** Data for the task follows **

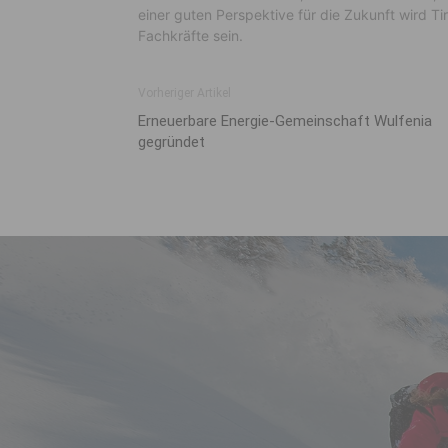
einer guten Perspektive für die Zukunft wird Ti
Fachkräfte sein.
Vorheriger Artikel
Erneuerbare Energie-Gemeinschaft Wulfenia
gegründet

** End of Data for the task **

*Assignment*:
Line by line, give the material above again exactly, but without any pictures.

*Solution*:
einer guten Perspektive für die Zukunft wird Ti
Fachkräfte sein.
Vorheriger Artikel
Erneuerbare Energie-Gemeinschaft Wulfenia
gegründet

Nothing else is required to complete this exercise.